Yemen Key Message Update: Despite measures to support imports, significantly elevated food prices expected to rise further, May 2022


Key Messages

  • The wheat export ban announced by India on May 14 aggravated concerns for the stability of Yemen’s food supply due to the country’s high dependence on imports. However, India’s late May decision to exclude Yemen from the ban will likely allow Yemeni importers to secure the required quantities of wheat grain, though some uncertainty exists. Due to limited storage capacity of existing silos at both Aden and Al Hudaydah ports—which does not exceed 20 percent of Yemen's annual consumption requirements—strategic stockpiles cannot be meaningfully increased, raising the vulnerability of the national food supply to further global supply and price shocks.

  • From March to April 2022, the Yemeni Rial (YER) appreciated by 23 percent and 7 percent in Aden and Sana’a city, respectively, according to data from WFP. This is likely linked to the early April formation of the Presidential Leadership Council and announcement of a planned 3 billion USD Gulf financial aid package. However, Yemeni households and traders continue to lose faith in short-lived appreciation of the YER, and traders do not decrease food prices in proportion to recovery of the currency. Given this and rising global wheat prices in April, wheat flour prices decreased by only 6 percent in Aden in and increased by 11 percent in Sana’a city. On aggregate, prices of wheat grain, wheat flour, rice, sugar, and oil declined by 4 percent on average in Aden city and remained relatively stable in Sana’a city. More recently, as of May 29, key informants report that prices of subsidized bread increased by 25 percent (from 30 YER/bread to 40 YER/bread) in Aden.

  • On May 16, an agreement between the Kingdom of Saudi Arabia (KSA) and Yemen was signed to extend the previous KSA deposit and transfer the last batch of 174 million USD to the Central Bank of Yemen in Aden. Following this, the amount of foreign currency auctioned on May 24, 2022, was increased by 50 percent, from 20 million to 30 million USD, likely to cover increased hard currency requirements for imports.

  • Prices of basic food commodities remain significantly above average and continue to increase overall. Given limited income-earning opportunities and eroded coping capacity, food is becoming increasingly unaffordable for many poor households. Access to food is expected to be decreasing again following recent slight improvements during Ramadan and Eid in April and early May. Throughout the projection period through September, millions of poor people are likely to face food consumption gaps nationwide, with Crisis (IPC Phase 3) and Crisis! (IPC Phase 3!) outcomes expected to remain widespread. Populations of highest concern include urban households with irregular sources of income and households in lowland areas during the ongoing agricultural off-season, given high dependence on markets for food.
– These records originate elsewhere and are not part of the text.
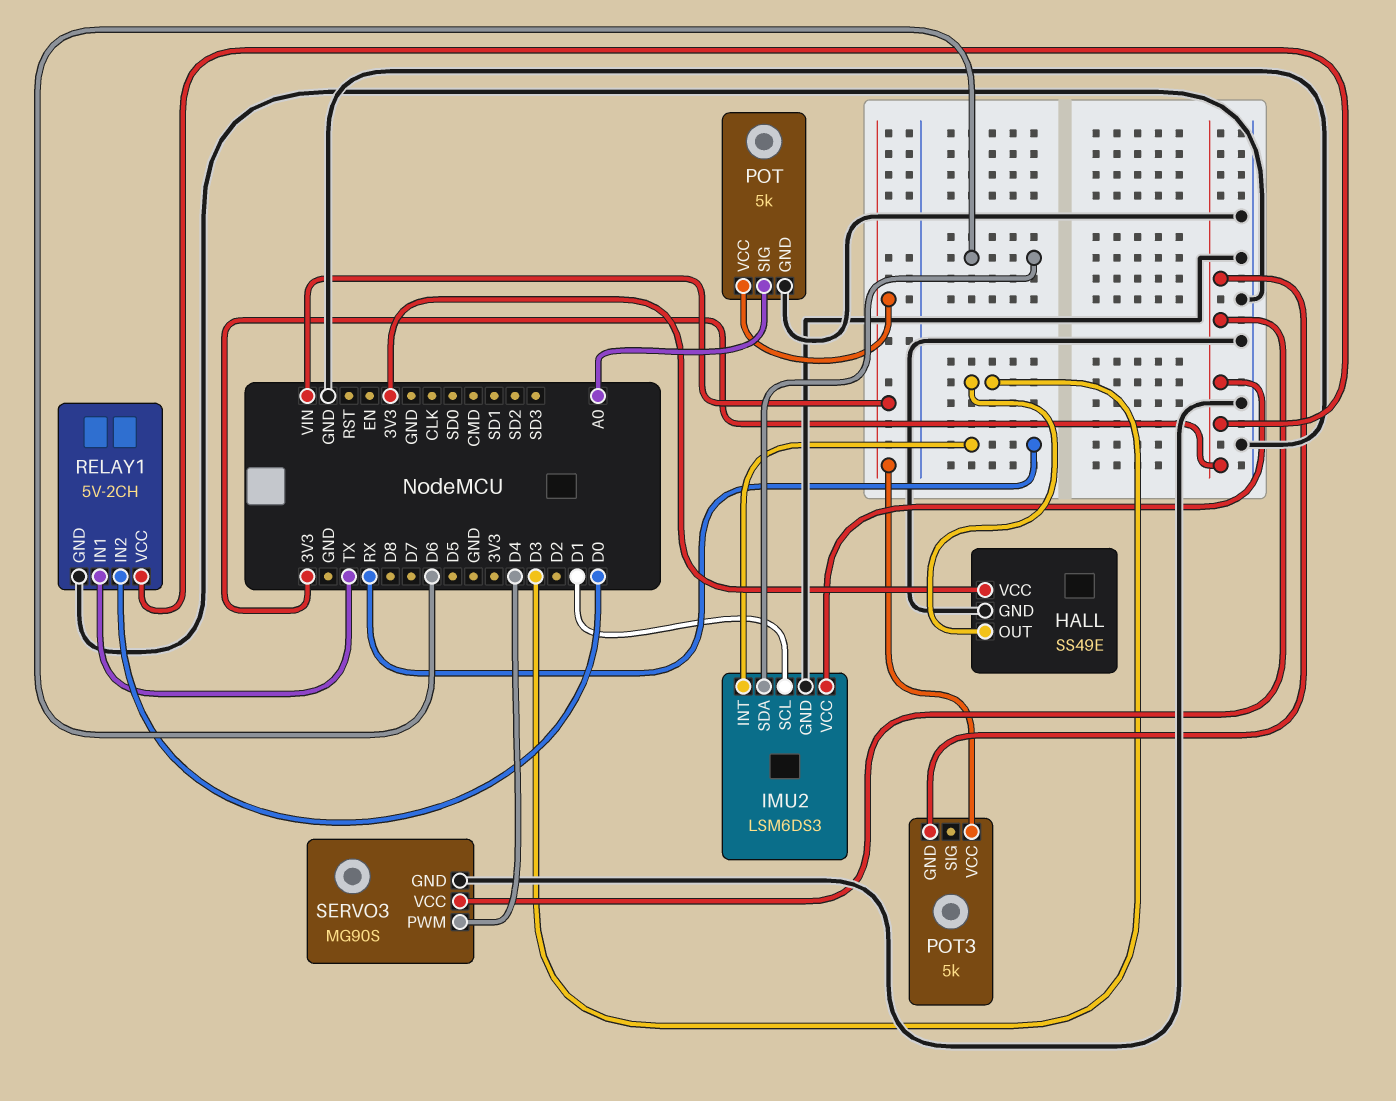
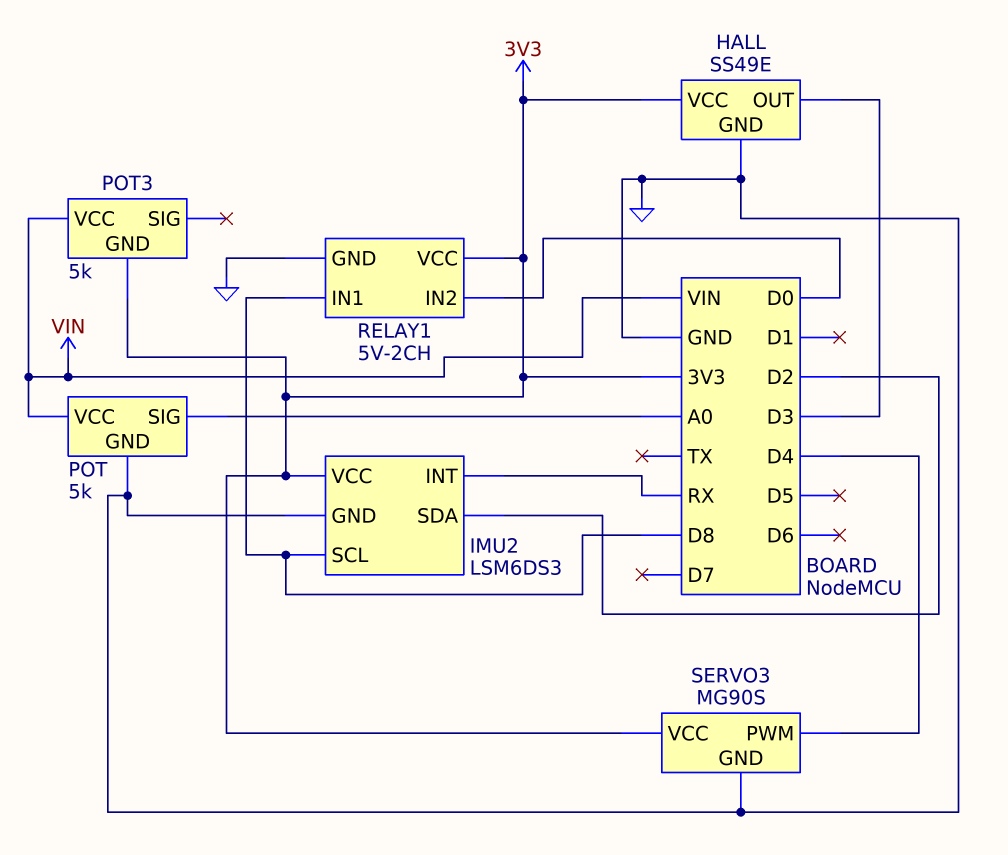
IMU2 pin SCL: D1 -> D8
IMU2 pin SDA: D6 -> D2
RELAY1 pin IN1: TX -> D8

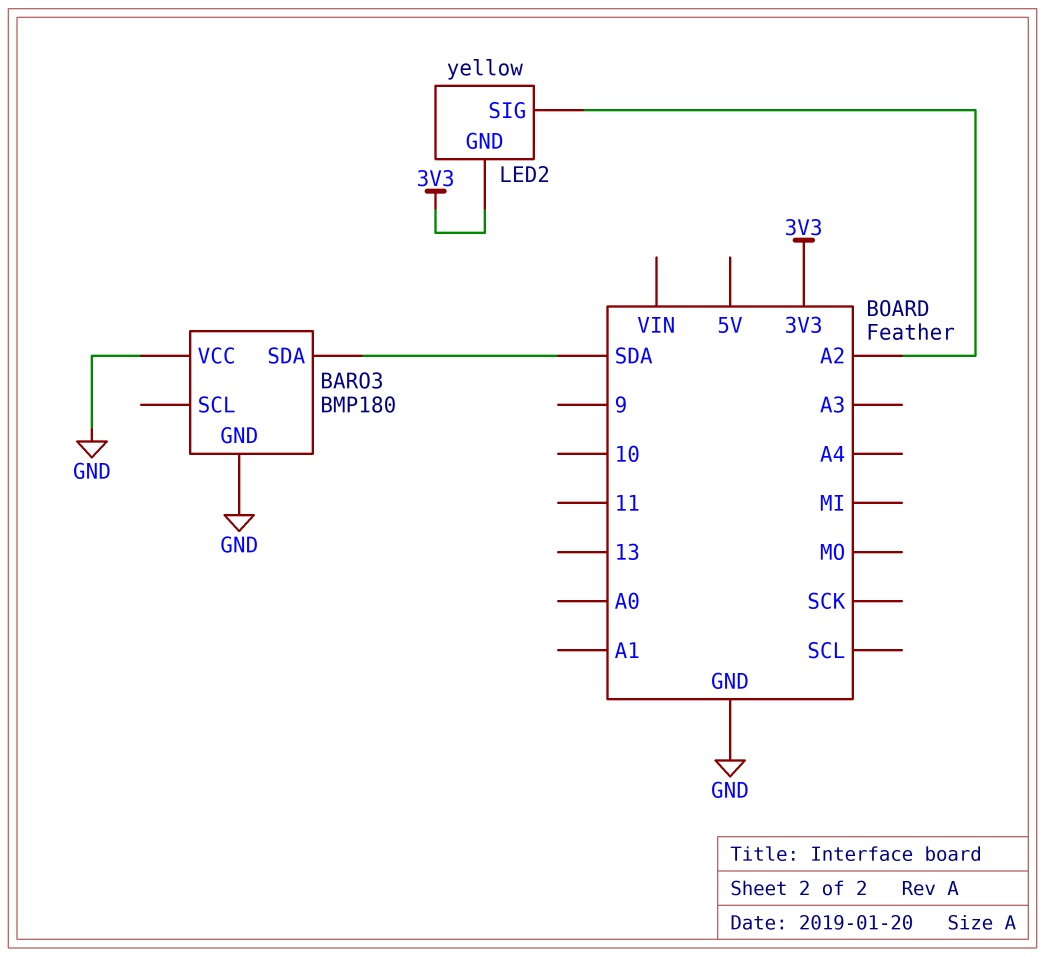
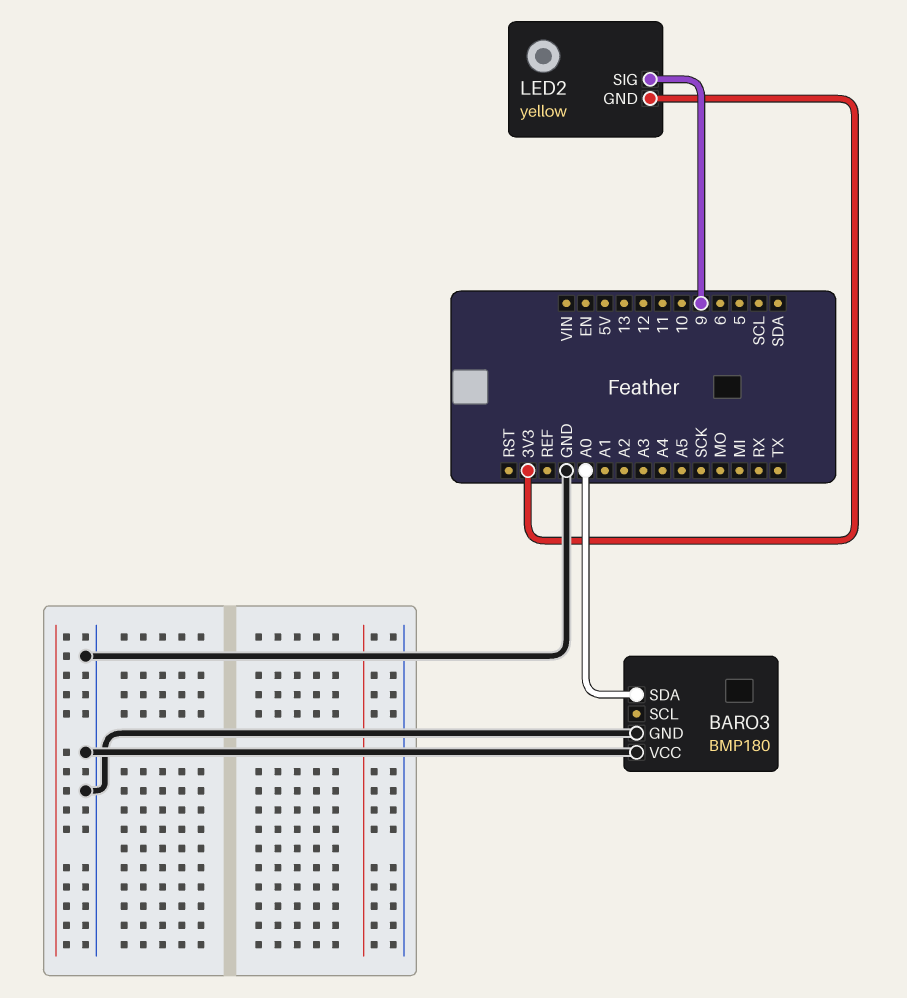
BARO3 pin SDA: SDA -> A0
LED2 pin SIG: A2 -> 9

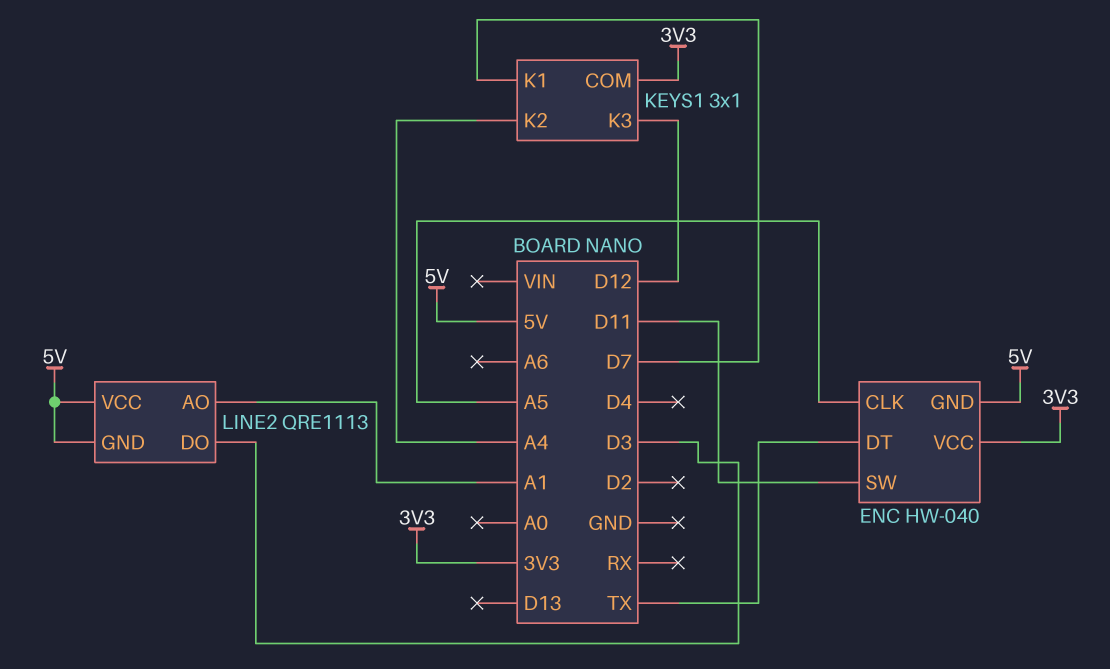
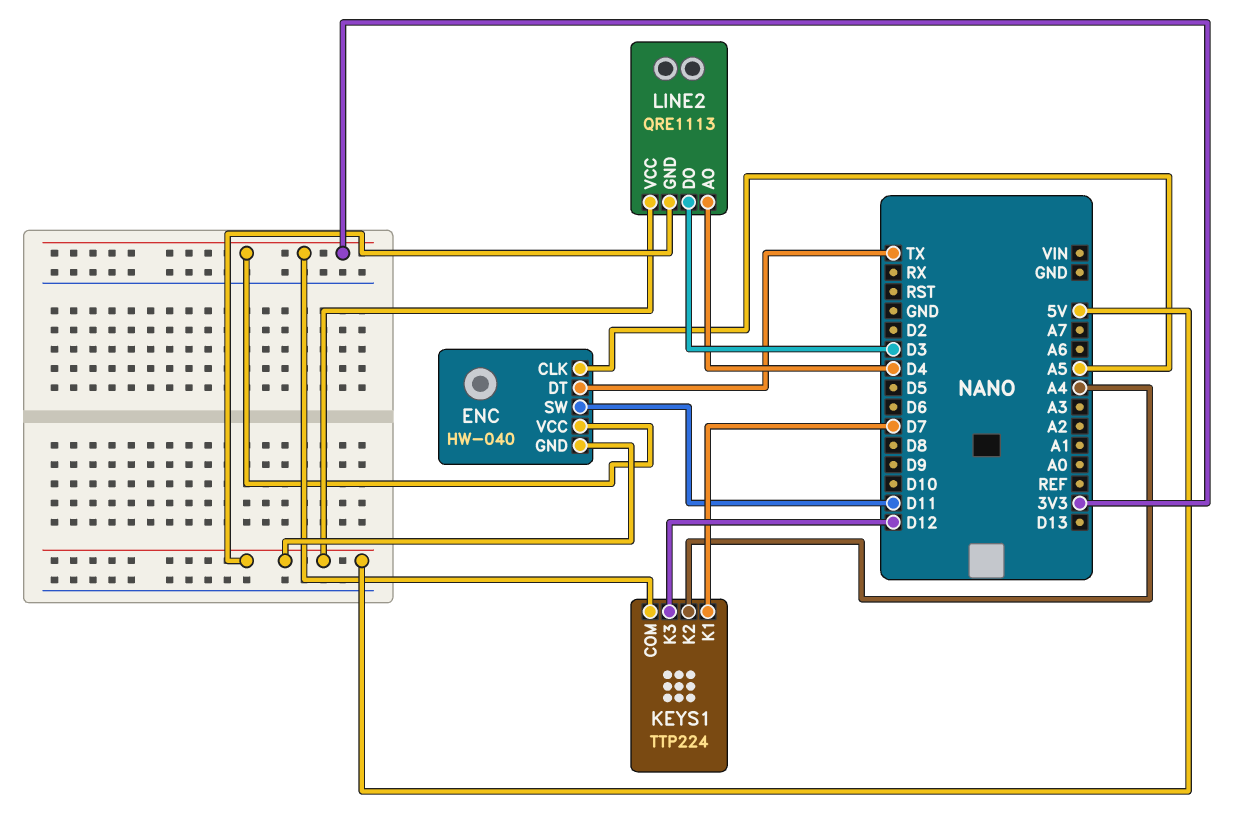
KEYS1: 3x1 -> TTP224
LINE2 pin AO: A1 -> D4

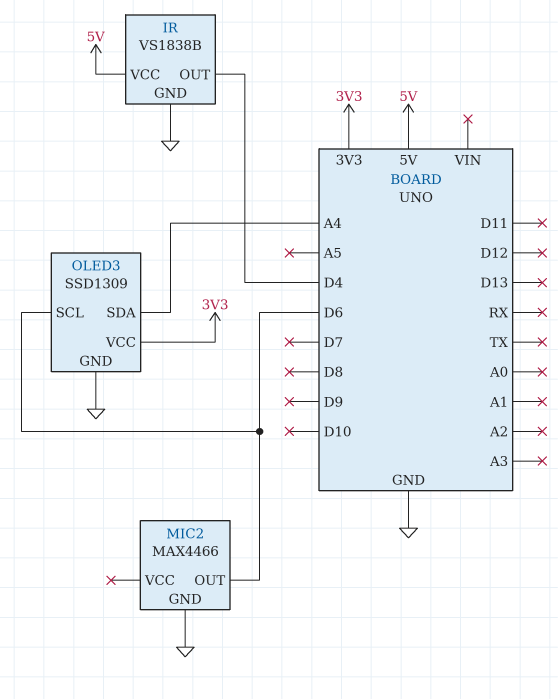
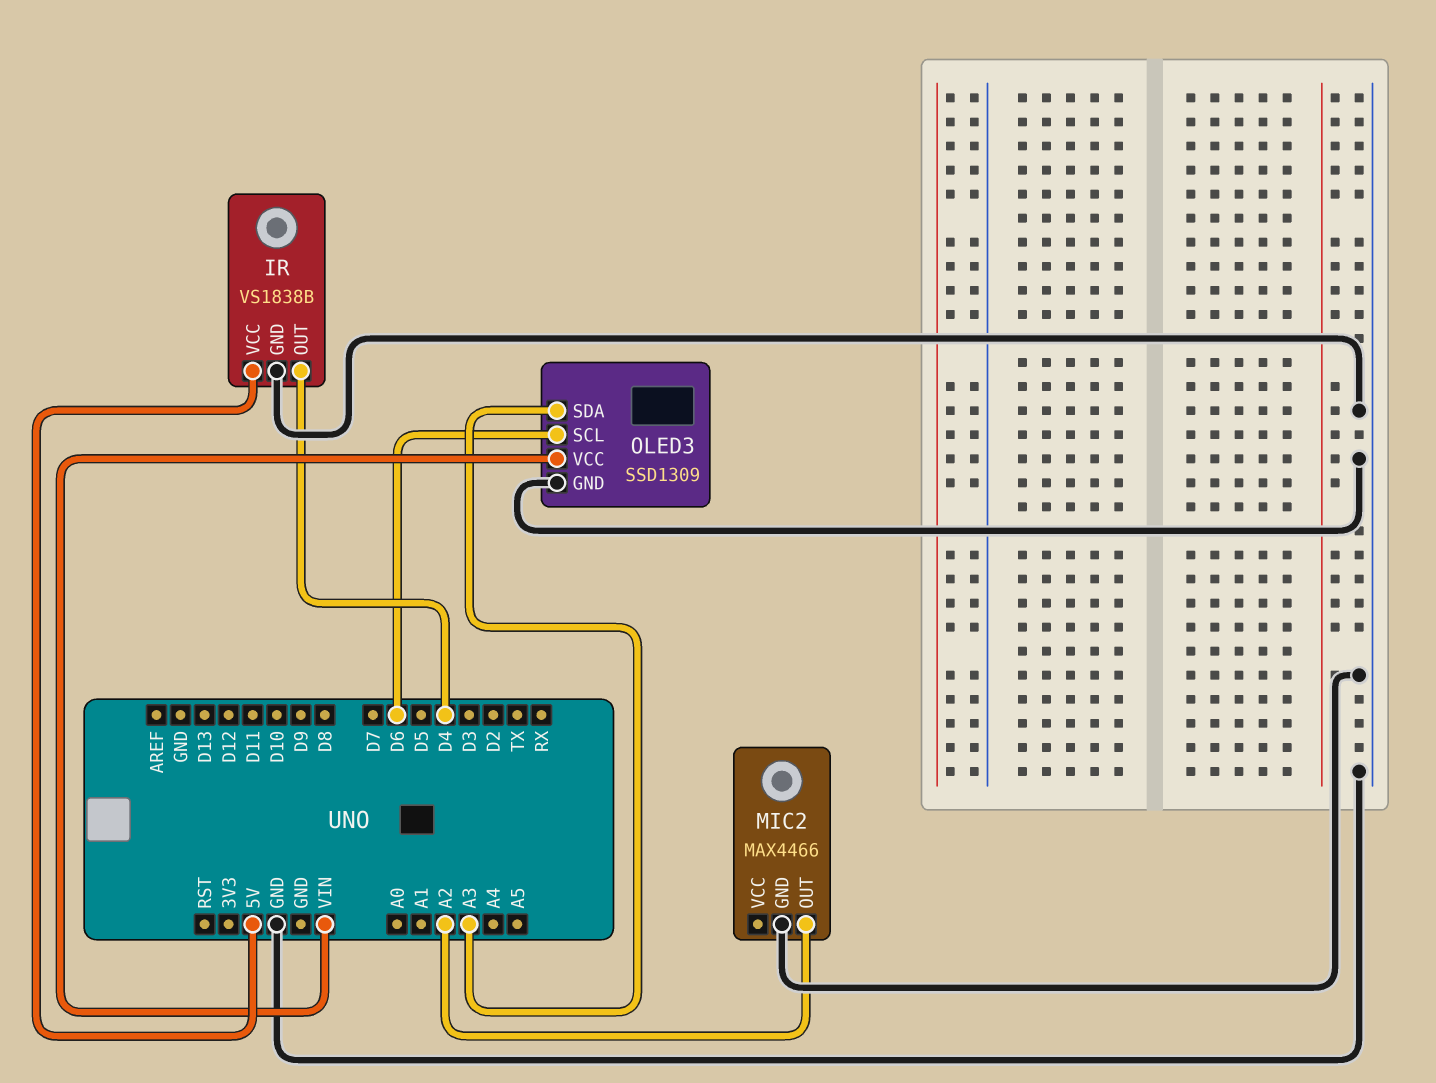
MIC2 pin OUT: D6 -> A2
OLED3 pin SDA: A4 -> A3
OLED3 pin VCC: 3V3 -> VIN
  • According to the Food Security and Agriculture Cluster (FSAC) of Yemen, the value of emergency food assistance cash transfers was increased as of May 1, 2022, to keep up with the rising cost of the Minimum Food Basket (MFB). Transfer values were increased to 65,000 YER/household/month (equivalent to 109 USD/household/month) in areas controlled by the Sana’a-based authorities (SBA) and to 122,500 YER/household/month (equivalent to 106 USD/household/month) in areas controlled by the internationally-recognized government (IRG).[1] This will likely improve food access for many beneficiaries given rising food prices. Meanwhile and according to feedback from humanitarian partners, the in-kind and voucher MFB composition—which is equivalent to approximately 80-85 percent of kilocalorie needs of a household of seven—was also adjusted to replace 25 kg of wheat flour with 20 kg of rice, subject to beneficiaries’ preferences.

[1] These values are based on a household size of seven and are adjusted depending on the actual household size.